__Request__.
Copy out the source text of every listing below, character for character, with no changes.

__Input records__.
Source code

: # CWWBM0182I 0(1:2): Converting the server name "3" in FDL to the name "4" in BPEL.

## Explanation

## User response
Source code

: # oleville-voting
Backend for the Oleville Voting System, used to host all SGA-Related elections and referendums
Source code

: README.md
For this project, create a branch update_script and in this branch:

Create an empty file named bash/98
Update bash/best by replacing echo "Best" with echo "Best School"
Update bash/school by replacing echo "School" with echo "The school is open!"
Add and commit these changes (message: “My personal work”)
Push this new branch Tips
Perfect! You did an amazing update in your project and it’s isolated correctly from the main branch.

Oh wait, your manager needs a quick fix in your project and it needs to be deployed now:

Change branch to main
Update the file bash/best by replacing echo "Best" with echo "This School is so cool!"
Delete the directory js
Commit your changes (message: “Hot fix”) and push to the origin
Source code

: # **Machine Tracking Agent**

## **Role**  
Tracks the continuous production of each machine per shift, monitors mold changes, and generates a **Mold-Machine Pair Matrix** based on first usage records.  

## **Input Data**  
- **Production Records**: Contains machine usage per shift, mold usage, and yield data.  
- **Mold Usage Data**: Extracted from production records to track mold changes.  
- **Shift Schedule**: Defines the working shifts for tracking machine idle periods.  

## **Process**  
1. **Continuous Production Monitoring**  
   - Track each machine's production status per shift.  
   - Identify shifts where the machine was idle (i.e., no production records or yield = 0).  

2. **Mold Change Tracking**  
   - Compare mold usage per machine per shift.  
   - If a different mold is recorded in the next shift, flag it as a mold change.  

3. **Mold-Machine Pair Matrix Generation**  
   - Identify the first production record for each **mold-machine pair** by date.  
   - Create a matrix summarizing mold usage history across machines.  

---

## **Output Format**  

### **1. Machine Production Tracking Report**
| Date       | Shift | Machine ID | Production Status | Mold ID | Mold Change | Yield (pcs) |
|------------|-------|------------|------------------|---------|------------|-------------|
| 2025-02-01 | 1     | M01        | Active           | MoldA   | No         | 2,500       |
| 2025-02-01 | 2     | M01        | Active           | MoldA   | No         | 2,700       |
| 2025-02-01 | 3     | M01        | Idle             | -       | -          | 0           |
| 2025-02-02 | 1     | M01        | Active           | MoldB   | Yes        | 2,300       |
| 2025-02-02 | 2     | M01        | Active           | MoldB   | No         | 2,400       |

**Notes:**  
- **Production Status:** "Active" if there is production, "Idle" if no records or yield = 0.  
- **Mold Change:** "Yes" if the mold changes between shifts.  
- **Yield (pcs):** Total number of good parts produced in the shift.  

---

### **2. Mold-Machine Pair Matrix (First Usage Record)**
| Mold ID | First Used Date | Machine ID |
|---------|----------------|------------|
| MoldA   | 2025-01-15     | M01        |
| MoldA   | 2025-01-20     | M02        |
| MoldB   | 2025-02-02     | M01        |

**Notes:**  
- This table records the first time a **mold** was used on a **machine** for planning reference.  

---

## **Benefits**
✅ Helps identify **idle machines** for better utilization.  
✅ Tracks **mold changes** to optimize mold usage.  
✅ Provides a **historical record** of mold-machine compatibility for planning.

__Exercise result__.
Source code

: # CWWBM0182I 0(1:2): Converting the server name "3" in FDL to the name "4" in BPEL.

## Explanation

## User response
Source code

: # oleville-voting
Backend for the Oleville Voting System, used to host all SGA-Related elections and referendums
Source code

: README.md
For this project, create a branch update_script and in this branch:

Create an empty file named bash/98
Update bash/best by replacing echo "Best" with echo "Best School"
Update bash/school by replacing echo "School" with echo "The school is open!"
Add and commit these changes (message: “My personal work”)
Push this new branch Tips
Perfect! You did an amazing update in your project and it’s isolated correctly from the main branch.

Oh wait, your manager needs a quick fix in your project and it needs to be deployed now:

Change branch to main
Update the file bash/best by replacing echo "Best" with echo "This School is so cool!"
Delete the directory js
Commit your changes (message: “Hot fix”) and push to the origin
Source code

: # **Machine Tracking Agent**

## **Role**  
Tracks the continuous production of each machine per shift, monitors mold changes, and generates a **Mold-Machine Pair Matrix** based on first usage records.  

## **Input Data**  
- **Production Records**: Contains machine usage per shift, mold usage, and yield data.  
- **Mold Usage Data**: Extracted from production records to track mold changes.  
- **Shift Schedule**: Defines the working shifts for tracking machine idle periods.  

## **Process**  
1. **Continuous Production Monitoring**  
   - Track each machine's production status per shift.  
   - Identify shifts where the machine was idle (i.e., no production records or yield = 0).  

2. **Mold Change Tracking**  
   - Compare mold usage per machine per shift.  
   - If a different mold is recorded in the next shift, flag it as a mold change.  

3. **Mold-Machine Pair Matrix Generation**  
   - Identify the first production record for each **mold-machine pair** by date.  
   - Create a matrix summarizing mold usage history across machines.  

---

## **Output Format**  

### **1. Machine Production Tracking Report**
| Date       | Shift | Machine ID | Production Status | Mold ID | Mold Change | Yield (pcs) |
|------------|-------|------------|------------------|---------|------------|-------------|
| 2025-02-01 | 1     | M01        | Active           | MoldA   | No         | 2,500       |
| 2025-02-01 | 2     | M01        | Active           | MoldA   | No         | 2,700       |
| 2025-02-01 | 3     | M01        | Idle             | -       | -          | 0           |
| 2025-02-02 | 1     | M01        | Active           | MoldB   | Yes        | 2,300       |
| 2025-02-02 | 2     | M01        | Active           | MoldB   | No         | 2,400       |

**Notes:**  
- **Production Status:** "Active" if there is production, "Idle" if no records or yield = 0.  
- **Mold Change:** "Yes" if the mold changes between shifts.  
- **Yield (pcs):** Total number of good parts produced in the shift.  

---

### **2. Mold-Machine Pair Matrix (First Usage Record)**
| Mold ID | First Used Date | Machine ID |
|---------|----------------|------------|
| MoldA   | 2025-01-15     | M01        |
| MoldA   | 2025-01-20     | M02        |
| MoldB   | 2025-02-02     | M01        |

**Notes:**  
- This table records the first time a **mold** was used on a **machine** for planning reference.  

---

## **Benefits**
✅ Helps identify **idle machines** for better utilization.  
✅ Tracks **mold changes** to optimize mold usage.  
✅ Provides a **historical record** of mold-machine compatibility for planning.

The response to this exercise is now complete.